Assuming the static scene, with a single camera moving exactly sideways at small distance, there are two frames and a following computed optic flow (I use opencv's calcOpticalFlowFarneback
):
Here scatter points are detected features, which are painted in pseudocolor with depth values (red is little depth, close to the camera, blue is more distant). Now, I obtain those depth values by simply inverting optic flow magnitude, like d = 1 / flow
. Seems kinda intuitive, in a motion-parallax-way - the brighter the object, the closer it is to the observer. So there's a cube, exposing a frontal edge and a bit of a side edge to the camera.
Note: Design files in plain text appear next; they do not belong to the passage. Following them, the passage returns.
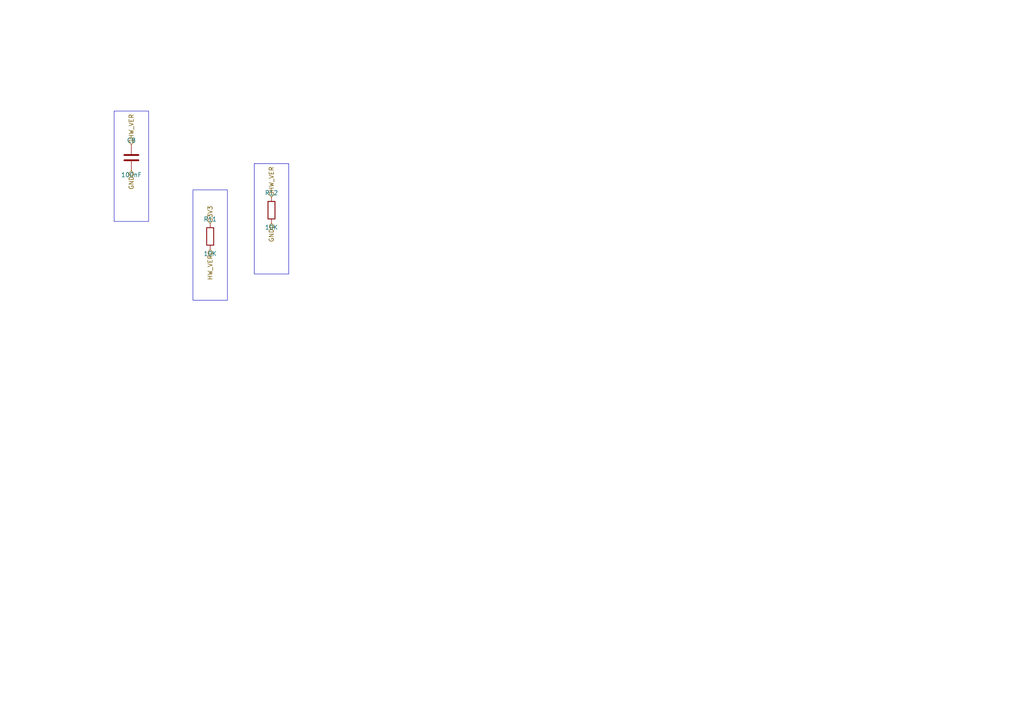
<source format=kicad_sch>
(kicad_sch
	(version 20250114)
	(generator "kicad_api")
	(generator_version 9.0)
	(uuid c1ca6112-9434-4c0e-ac73-9bb836c16211)
	(paper A4)
	(paper A4)
	
	(title_block
		(title HW_version)
		(date 2025-07-25)
		(company Circuit-Synth)
	)
	(symbol
		(lib_id Device:R)
		(at 60.96 68.58 0)
		(in_bom yes)
		(on_board yes)
		(dnp no)
		(uuid ac2a43d9-48d0-43c4-b974-bad9128d48e1)
		(property
			"Reference"
			"R11"
			(at 60.96 63.58 0)
			(effects
				(font
					(size 1.27 1.27)
				)
			)
		)
		(property
			"Value"
			"10K"
			(at 60.96 73.58 0)
			(effects
				(font
					(size 1.27 1.27)
				)
			)
		)
		(property
			"Footprint"
			"Resistor_SMD:R_0603_1608Metric"
			(at 60.96 78.58 0)
			(effects
				(font
					(size 1.27 1.27)
				)
				(hide yes)
			)
		)
		(instances
			(project
				"circuit"
				(path
					"/"
					(reference R11)
					(unit 1)
				)
			)
			(project
				"example_kicad_project"
				(path
					"/c2317114-faf4-4a41-a39a-94797d166521/3f0e2cd7-e41a-4894-bbff-43c5a5cdb969/ac67e813-745a-40b2-9f70-bdbc75a00e2d/6a10026a-08d5-43e8-99ec-dec29a782402"
					(reference R11)
					(unit 1)
				)
			)
		)
	)
	(symbol
		(lib_id Device:R)
		(at 78.74 60.96 0)
		(in_bom yes)
		(on_board yes)
		(dnp no)
		(uuid 1e0b4c79-030e-4df2-95ab-8a0503142ee9)
		(property
			"Reference"
			"R12"
			(at 78.74 55.96 0)
			(effects
				(font
					(size 1.27 1.27)
				)
			)
		)
		(property
			"Value"
			"10K"
			(at 78.74 65.96000000000001 0)
			(effects
				(font
					(size 1.27 1.27)
				)
			)
		)
		(property
			"Footprint"
			"Resistor_SMD:R_0603_1608Metric"
			(at 78.74 70.96000000000001 0)
			(effects
				(font
					(size 1.27 1.27)
				)
				(hide yes)
			)
		)
		(instances
			(project
				"circuit"
				(path
					"/"
					(reference R12)
					(unit 1)
				)
			)
			(project
				"example_kicad_project"
				(path
					"/c2317114-faf4-4a41-a39a-94797d166521/3f0e2cd7-e41a-4894-bbff-43c5a5cdb969/ac67e813-745a-40b2-9f70-bdbc75a00e2d/6a10026a-08d5-43e8-99ec-dec29a782402"
					(reference R12)
					(unit 1)
				)
			)
		)
	)
	(symbol
		(lib_id Device:C)
		(at 38.1 45.72 0)
		(in_bom yes)
		(on_board yes)
		(dnp no)
		(uuid 7f7730dc-171c-49db-90f0-fecaaa5ed324)
		(property
			"Reference"
			"C8"
			(at 38.1 40.72 0)
			(effects
				(font
					(size 1.27 1.27)
				)
			)
		)
		(property
			"Value"
			"100nF"
			(at 38.1 50.72 0)
			(effects
				(font
					(size 1.27 1.27)
				)
			)
		)
		(property
			"Footprint"
			"Capacitor_SMD:C_0603_1608Metric"
			(at 38.1 55.72 0)
			(effects
				(font
					(size 1.27 1.27)
				)
				(hide yes)
			)
		)
		(instances
			(project
				"circuit"
				(path
					"/"
					(reference C8)
					(unit 1)
				)
			)
			(project
				"example_kicad_project"
				(path
					"/c2317114-faf4-4a41-a39a-94797d166521/3f0e2cd7-e41a-4894-bbff-43c5a5cdb969/ac67e813-745a-40b2-9f70-bdbc75a00e2d/6a10026a-08d5-43e8-99ec-dec29a782402"
					(reference C8)
					(unit 1)
				)
			)
		)
	)
	(hierarchical_label
		3V3
		(shape input)
		(at 60.96 64.77 90)
		(effects
			(font
				(size 1.27 1.27)
			)
			(justify left)
		)
		(uuid ed3c4b8a-8790-46a8-b97a-ba6fedaa4a9f)
	)
	(hierarchical_label
		HW_VER
		(shape input)
		(at 60.96 72.39 270)
		(effects
			(font
				(size 1.27 1.27)
			)
			(justify right)
		)
		(uuid ab254138-7a4c-4d54-aa17-c94413be02bf)
	)
	(hierarchical_label
		HW_VER
		(shape input)
		(at 78.74 57.15 90)
		(effects
			(font
				(size 1.27 1.27)
			)
			(justify left)
		)
		(uuid b163833f-c47e-455b-9347-540458620597)
	)
	(hierarchical_label
		HW_VER
		(shape input)
		(at 38.1 41.91 90)
		(effects
			(font
				(size 1.27 1.27)
			)
			(justify left)
		)
		(uuid 45328078-3491-442d-9790-08f8f49d2a75)
	)
	(hierarchical_label
		GND
		(shape input)
		(at 78.74 64.77 270)
		(effects
			(font
				(size 1.27 1.27)
			)
			(justify right)
		)
		(uuid 13061874-5b90-4381-be83-f1d41687108c)
	)
	(hierarchical_label
		GND
		(shape input)
		(at 38.1 49.53 270)
		(effects
			(font
				(size 1.27 1.27)
			)
			(justify right)
		)
		(uuid 7fb34d39-dbc4-4a6d-939a-ac2bad12c8ba)
	)
	(rectangle
		(start 55.96 55.071)
		(end 65.96000000000001 87.089)
		(stroke
			(width 0.127)
			(type solid)
		)
		(fill
			(type none)
		)
		(uuid 0ebd6923-532d-46b0-b575-d6c3f690266e)
	)
	(rectangle
		(start 73.74 47.451)
		(end 83.74 79.469)
		(stroke
			(width 0.127)
			(type solid)
		)
		(fill
			(type none)
		)
		(uuid fd3a2946-0ea3-42ab-974b-49786f2bb8e4)
	)
	(rectangle
		(start 33.1 32.211)
		(end 43.1 64.229)
		(stroke
			(width 0.127)
			(type solid)
		)
		(fill
			(type none)
		)
		(uuid 5c62a407-e7d2-4470-bbf9-f5a72760826f)
	)
	(sheet_instances
		(path
			"/c2317114-faf4-4a41-a39a-94797d166521/3f0e2cd7-e41a-4894-bbff-43c5a5cdb969/ac67e813-745a-40b2-9f70-bdbc75a00e2d/6a10026a-08d5-43e8-99ec-dec29a782402"
			(page "1")
		)
	)
	(embedded_fonts no)
	(sheet_instances
		(path
			"/"
			(page "1")
		)
	)
)
</source>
But then I'm trying to project those feature points from camera plane to the real-life coordinates to make a kind of top view map (where X = (x * d) / f
and Y = d
(where d is depth, x is pixel coordinate, f is focal length, and X and Y are real-life coordinates). And here's what I get:
Well, doesn't look cubic to me. Looks like the picture is skewed to the right. I've spent some time thinking about why, and it seems that 1 / flow
is not an accurate depth metric. Playing with different values, say, if I use 1 / power(flow, 1 / 3)
, I get a better picture:
But, of course, power of 1 / 3 is just a magic number out of my head. The question is, what is the relationship between optic flow in depth in general, and how do I suppose to estimate it for a given scene? We're just considering camera translation here. I've stumbled upon some papers, but no luck trying to find a general equation yet. Some, like that one, propose a variation of 1 / flow
, which isn't going to work, I guess.
Update
What bothers me a little is that simple geometry points me to 1 / flow
answer too. Like, optic flow is the same (in my case) as disparity, right? Then using this formula I get d = Bf / (x2 - x1)
, where B is distance between two camera positions, f is focal length, x2-x1 is precisely the optic flow. Focal length is a constant, and B is constant for any two given frames, so that leaves me with 1 / flow
again multiplied by a constant. Do I misunderstand something about what optic flow is?